Introduction:
Atrial fibrillation (AF) can cause left ventricular (LV) dysfunction and heart failure (HF). However, whereas the pathogenesis of AF has been broadly studied in the atria, the effects of AF on LV function are yet limited. The aim of this study is to understand the molecular mechanisms leading to cardiomyocyte dysfunction in LV from AF patients.

Methods and results:
Ventricular myocardium from patients with aortic stenosis and preserved LV function with sinus rhythm (SR) or rate-controlled AF was studied. LV myocardium from patients with SR and patients with AF showed no differences in fibrosis. LV cardiomyocyte from AF patients showed increased Ca²⁺ sensitivity and titin-based cardiomyocyte stiffness and reduced maximum Ca²⁺-activated tension of isolated permeabilized cardiomyocyte compared to cardiomyocyte from SR patients. The altered cardiomyocyte mechanics in AF patients was associated with phosphorylation deficit and increased oxidation of sarcomeric proteins including cardiac troponin I (cTnI), myosin binding protein C (cMyBP-C) and titin, in addition to phosphorylation deficit and increased oxidation of calcium handling proteins sarco/endoplasmic reticulum Ca²⁺-ATPase (SERCA), phospholamban (PLB), and ryanodine receptor (RyR). This was also accompanied with impaired signalling pathways involved in phosphorylation of these sarcomeric and calcium handling proteins such as Ca²⁺/calmodulin-dependent protein kinase II (CaMKII), extracellular signal-regulated kinases (ERK), protein kinase A (PKA), protein kinase C (PKC), and protein kinase G (PKG) in AF patients compared to SR patients. Impaired protein phosphorylation status and dysregulated signalling pathways were associated with significant alterations in expression, phosphorylation, or the oxidative status of these kinases contributing therefore to the elevated Ca²⁺ sensitivity and titin-based cardiomyocyte stiffness and reduced maximum Ca²⁺-activated tension.
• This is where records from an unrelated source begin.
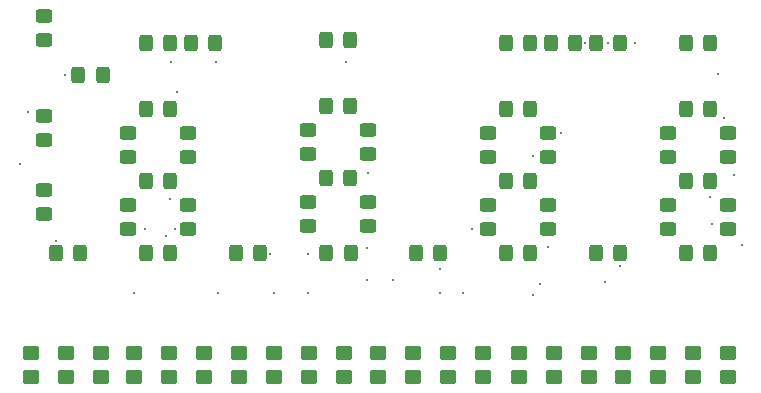
<source format=gbr>
%TF.GenerationSoftware,KiCad,Pcbnew,7.0.7*%
%TF.CreationDate,2024-02-07T23:55:39-05:00*%
%TF.ProjectId,Fluke_LCD,466c756b-655f-44c4-9344-2e6b69636164,rev?*%
%TF.SameCoordinates,Original*%
%TF.FileFunction,Soldermask,Top*%
%TF.FilePolarity,Negative*%
%FSLAX46Y46*%
G04 Gerber Fmt 4.6, Leading zero omitted, Abs format (unit mm)*
G04 Created by KiCad (PCBNEW 7.0.7) date 2024-02-07 23:55:39*
%MOMM*%
%LPD*%
G01*
G04 APERTURE LIST*
G04 Aperture macros list*
%AMRoundRect*
0 Rectangle with rounded corners*
0 $1 Rounding radius*
0 $2 $3 $4 $5 $6 $7 $8 $9 X,Y pos of 4 corners*
0 Add a 4 corners polygon primitive as box body*
4,1,4,$2,$3,$4,$5,$6,$7,$8,$9,$2,$3,0*
0 Add four circle primitives for the rounded corners*
1,1,$1+$1,$2,$3*
1,1,$1+$1,$4,$5*
1,1,$1+$1,$6,$7*
1,1,$1+$1,$8,$9*
0 Add four rect primitives between the rounded corners*
20,1,$1+$1,$2,$3,$4,$5,0*
20,1,$1+$1,$4,$5,$6,$7,0*
20,1,$1+$1,$6,$7,$8,$9,0*
20,1,$1+$1,$8,$9,$2,$3,0*%
G04 Aperture macros list end*
%ADD10RoundRect,0.250000X-0.450000X0.325000X-0.450000X-0.325000X0.450000X-0.325000X0.450000X0.325000X0*%
%ADD11RoundRect,0.250000X-0.325000X-0.450000X0.325000X-0.450000X0.325000X0.450000X-0.325000X0.450000X0*%
%ADD12RoundRect,0.250000X0.450000X-0.325000X0.450000X0.325000X-0.450000X0.325000X-0.450000X-0.325000X0*%
%ADD13RoundRect,0.250000X0.450000X-0.350000X0.450000X0.350000X-0.450000X0.350000X-0.450000X-0.350000X0*%
%ADD14C,0.300000*%
G04 APERTURE END LIST*
D10*
%TO.C,D15*%
X182880000Y-69324000D03*
X182880000Y-71374000D03*
%TD*%
D11*
%TO.C,D7*%
X164075000Y-73660000D03*
X166125000Y-73660000D03*
%TD*%
D12*
%TO.C,D41*%
X155400000Y-64100000D03*
X155400000Y-62050000D03*
%TD*%
D11*
%TO.C,D13*%
X179350000Y-73600000D03*
X181400000Y-73600000D03*
%TD*%
D10*
%TO.C,D22*%
X198120000Y-63482000D03*
X198120000Y-65532000D03*
%TD*%
D13*
%TO.C,R6*%
X157300000Y-84100000D03*
X157300000Y-82100000D03*
%TD*%
D10*
%TO.C,D3*%
X167640000Y-63491000D03*
X167640000Y-65541000D03*
%TD*%
D11*
%TO.C,D39*%
X164075000Y-55880000D03*
X166125000Y-55880000D03*
%TD*%
D10*
%TO.C,D23*%
X198120000Y-69578000D03*
X198120000Y-71628000D03*
%TD*%
D13*
%TO.C,R38*%
X207450000Y-84100000D03*
X207450000Y-82100000D03*
%TD*%
%TO.C,R34*%
X201550000Y-84100000D03*
X201550000Y-82100000D03*
%TD*%
D11*
%TO.C,D19*%
X194546000Y-61468000D03*
X196596000Y-61468000D03*
%TD*%
%TO.C,D28*%
X209786000Y-67564000D03*
X211836000Y-67564000D03*
%TD*%
%TO.C,D34*%
X198374000Y-55880000D03*
X200424000Y-55880000D03*
%TD*%
%TO.C,D44*%
X156455000Y-73660000D03*
X158505000Y-73660000D03*
%TD*%
D10*
%TO.C,D31*%
X213360000Y-69578000D03*
X213360000Y-71628000D03*
%TD*%
D11*
%TO.C,D4*%
X164075000Y-67564000D03*
X166125000Y-67564000D03*
%TD*%
D12*
%TO.C,D43*%
X155400000Y-70350000D03*
X155400000Y-68300000D03*
%TD*%
D13*
%TO.C,R40*%
X210400000Y-84100000D03*
X210400000Y-82100000D03*
%TD*%
D11*
%TO.C,D11*%
X179306000Y-61214000D03*
X181356000Y-61214000D03*
%TD*%
%TO.C,D27*%
X209786000Y-61468000D03*
X211836000Y-61468000D03*
%TD*%
%TO.C,D33*%
X202184000Y-55880000D03*
X204234000Y-55880000D03*
%TD*%
D13*
%TO.C,R18*%
X177850000Y-84100000D03*
X177850000Y-82100000D03*
%TD*%
%TO.C,R12*%
X169000000Y-84100000D03*
X169000000Y-82100000D03*
%TD*%
%TO.C,R36*%
X204500000Y-84100000D03*
X204500000Y-82100000D03*
%TD*%
D11*
%TO.C,D36*%
X179315000Y-55626000D03*
X181365000Y-55626000D03*
%TD*%
D10*
%TO.C,D9*%
X177800000Y-63228000D03*
X177800000Y-65278000D03*
%TD*%
D11*
%TO.C,D42*%
X158350000Y-58600000D03*
X160400000Y-58600000D03*
%TD*%
D10*
%TO.C,D18*%
X193040000Y-69578000D03*
X193040000Y-71628000D03*
%TD*%
D13*
%TO.C,R8*%
X160250000Y-84100000D03*
X160250000Y-82100000D03*
%TD*%
D10*
%TO.C,D6*%
X167640000Y-69587000D03*
X167640000Y-71637000D03*
%TD*%
D13*
%TO.C,R32*%
X198600000Y-84100000D03*
X198600000Y-82100000D03*
%TD*%
D11*
%TO.C,D24*%
X202175000Y-73660000D03*
X204225000Y-73660000D03*
%TD*%
D10*
%TO.C,D40*%
X155400000Y-53550000D03*
X155400000Y-55600000D03*
%TD*%
D13*
%TO.C,R1*%
X189650000Y-84100000D03*
X189650000Y-82100000D03*
%TD*%
D11*
%TO.C,D32*%
X209786000Y-55880000D03*
X211836000Y-55880000D03*
%TD*%
%TO.C,D2*%
X164075000Y-61468000D03*
X166125000Y-61468000D03*
%TD*%
D13*
%TO.C,R10*%
X166050000Y-84100000D03*
X166050000Y-82100000D03*
%TD*%
D11*
%TO.C,D35*%
X194564000Y-55880000D03*
X196614000Y-55880000D03*
%TD*%
%TO.C,D20*%
X194555000Y-67564000D03*
X196605000Y-67564000D03*
%TD*%
%TO.C,D21*%
X194555000Y-73660000D03*
X196605000Y-73660000D03*
%TD*%
D13*
%TO.C,R42*%
X213350000Y-84100000D03*
X213350000Y-82100000D03*
%TD*%
%TO.C,R28*%
X192650000Y-84100000D03*
X192650000Y-82100000D03*
%TD*%
D11*
%TO.C,D8*%
X171695000Y-73660000D03*
X173745000Y-73660000D03*
%TD*%
D10*
%TO.C,D14*%
X182880000Y-63228000D03*
X182880000Y-65278000D03*
%TD*%
%TO.C,D26*%
X208280000Y-69578000D03*
X208280000Y-71628000D03*
%TD*%
D13*
%TO.C,R20*%
X180800000Y-84100000D03*
X180800000Y-82100000D03*
%TD*%
%TO.C,R14*%
X171950000Y-84100000D03*
X171950000Y-82100000D03*
%TD*%
D10*
%TO.C,D5*%
X162560000Y-69587000D03*
X162560000Y-71637000D03*
%TD*%
D13*
%TO.C,R16*%
X174900000Y-84100000D03*
X174900000Y-82100000D03*
%TD*%
%TO.C,R22*%
X183750000Y-84100000D03*
X183750000Y-82100000D03*
%TD*%
D10*
%TO.C,D25*%
X208280000Y-63482000D03*
X208280000Y-65532000D03*
%TD*%
D11*
%TO.C,D16*%
X186935000Y-73660000D03*
X188985000Y-73660000D03*
%TD*%
D10*
%TO.C,D17*%
X193040000Y-63482000D03*
X193040000Y-65532000D03*
%TD*%
%TO.C,D30*%
X213360000Y-63482000D03*
X213360000Y-65532000D03*
%TD*%
D11*
%TO.C,D12*%
X179306000Y-67310000D03*
X181356000Y-67310000D03*
%TD*%
D10*
%TO.C,D1*%
X162560000Y-63491000D03*
X162560000Y-65541000D03*
%TD*%
D13*
%TO.C,R24*%
X186700000Y-84100000D03*
X186700000Y-82100000D03*
%TD*%
D11*
%TO.C,D38*%
X167885000Y-55880000D03*
X169935000Y-55880000D03*
%TD*%
D13*
%TO.C,R2*%
X163100000Y-84100000D03*
X163100000Y-82100000D03*
%TD*%
%TO.C,R30*%
X195650000Y-84100000D03*
X195650000Y-82100000D03*
%TD*%
D11*
%TO.C,D29*%
X209786000Y-73642000D03*
X211836000Y-73642000D03*
%TD*%
D10*
%TO.C,D10*%
X177800000Y-69333000D03*
X177800000Y-71383000D03*
%TD*%
D13*
%TO.C,R4*%
X154350000Y-84100000D03*
X154350000Y-82100000D03*
%TD*%
D14*
X165762500Y-72237500D03*
X163963000Y-71637000D03*
X177800000Y-77000000D03*
X177800000Y-73750000D03*
X191700000Y-71628000D03*
X190900000Y-77000000D03*
X214500000Y-73000000D03*
X213900000Y-67000000D03*
X203200000Y-55900000D03*
X205500000Y-55900000D03*
X201259500Y-55900000D03*
X212500000Y-58500000D03*
X154094500Y-61738000D03*
X156455000Y-72655000D03*
X153400000Y-66100000D03*
X199200000Y-63482000D03*
X213050000Y-62250000D03*
X157200000Y-58600000D03*
X211836000Y-68864000D03*
X212000000Y-71200000D03*
X166700000Y-60000000D03*
X170200000Y-77000000D03*
X166125000Y-69100000D03*
X166500000Y-71600000D03*
X174600000Y-73700000D03*
X174900000Y-77000000D03*
X182900000Y-66900000D03*
X185000000Y-75900000D03*
X182800000Y-73200000D03*
X182800000Y-75900000D03*
X189000000Y-75000000D03*
X189000000Y-77000000D03*
X196800000Y-77200000D03*
X196800000Y-65400000D03*
X197400000Y-76300000D03*
X198100000Y-73100000D03*
X204225000Y-74700000D03*
X202900000Y-76100000D03*
X163100000Y-77000000D03*
X181000000Y-57500000D03*
X166200000Y-57500000D03*
X170000000Y-57500000D03*
M02*

</source>
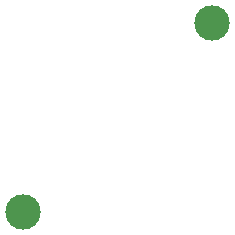
<source format=gbr>
%TF.GenerationSoftware,KiCad,Pcbnew,7.0.7*%
%TF.CreationDate,2024-01-18T12:22:39-05:00*%
%TF.ProjectId,LED_board,4c45445f-626f-4617-9264-2e6b69636164,rev?*%
%TF.SameCoordinates,Original*%
%TF.FileFunction,Copper,L2,Bot*%
%TF.FilePolarity,Positive*%
%FSLAX46Y46*%
G04 Gerber Fmt 4.6, Leading zero omitted, Abs format (unit mm)*
G04 Created by KiCad (PCBNEW 7.0.7) date 2024-01-18 12:22:39*
%MOMM*%
%LPD*%
G01*
G04 APERTURE LIST*
%TA.AperFunction,ViaPad*%
%ADD10C,3.000000*%
%TD*%
G04 APERTURE END LIST*
D10*
%TO.N,/Vin*%
X92000000Y-108000000D03*
%TO.N,/GND*%
X108000000Y-92000000D03*
%TD*%
M02*

</source>
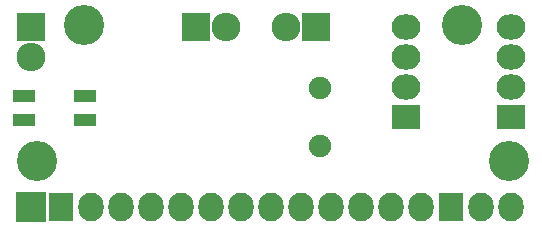
<source format=gbr>
G04 #@! TF.FileFunction,Soldermask,Bot*
%FSLAX46Y46*%
G04 Gerber Fmt 4.6, Leading zero omitted, Abs format (unit mm)*
G04 Created by KiCad (PCBNEW 0.201510100348+6257~30~ubuntu14.04.1-product) date jeu. 15 oct. 2015 23:40:22 CEST*
%MOMM*%
G01*
G04 APERTURE LIST*
%ADD10C,0.100000*%
%ADD11R,2.432000X2.432000*%
%ADD12O,2.432000X2.432000*%
%ADD13R,2.127200X2.432000*%
%ADD14O,2.127200X2.432000*%
%ADD15R,2.635200X2.635200*%
%ADD16R,2.432000X2.127200*%
%ADD17O,2.432000X2.127200*%
%ADD18R,1.850000X1.100000*%
%ADD19C,3.400000*%
%ADD20C,1.901140*%
G04 APERTURE END LIST*
D10*
D11*
X129540000Y-104140000D03*
D12*
X132080000Y-104140000D03*
D13*
X118110000Y-119380000D03*
D14*
X120650000Y-119380000D03*
X123190000Y-119380000D03*
X125730000Y-119380000D03*
X128270000Y-119380000D03*
X130810000Y-119380000D03*
X133350000Y-119380000D03*
X135890000Y-119380000D03*
X138430000Y-119380000D03*
X140970000Y-119380000D03*
X143510000Y-119380000D03*
X146050000Y-119380000D03*
X148590000Y-119380000D03*
D15*
X115570000Y-119380000D03*
D11*
X139700000Y-104140000D03*
D12*
X137160000Y-104140000D03*
D11*
X115570000Y-104140000D03*
D12*
X115570000Y-106680000D03*
D13*
X151130000Y-119380000D03*
D14*
X153670000Y-119380000D03*
X156210000Y-119380000D03*
D16*
X156210000Y-111760000D03*
D17*
X156210000Y-109220000D03*
X156210000Y-106680000D03*
X156210000Y-104140000D03*
D16*
X147320000Y-111760000D03*
D17*
X147320000Y-109220000D03*
X147320000Y-106680000D03*
X147320000Y-104140000D03*
D18*
X114925000Y-110000000D03*
X120075000Y-110000000D03*
X120075000Y-112000000D03*
X114925000Y-112000000D03*
D19*
X120000000Y-104000000D03*
X156000000Y-115500000D03*
X152000000Y-104000000D03*
X116000000Y-115500000D03*
D20*
X140000000Y-109309060D03*
X140000000Y-114190940D03*
M02*

</source>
The cardiomyocyte dysfunction was reversible upon administration in ex-vivo of these kinases and in particular CaMKII and PKG.

Conclusion:
Our study showed that AF patients have LV cardiomyocyte dysfunction which is associated with impaired signalling pathways involved in the phosphorylation of sarcomeric and calcium handling proteins, in addition to oxidation status of these proteins.

 
KEYWORDS 

Atrial fibrillation, left ventricular, cardiomyocyte, sinus rhythm, heart failure, phosphorylation, oxidation, signalling pathways, sarcomeric proteins, calcium handling proteins, fibrosis, Ca²⁺ sensitivity, protein kinases.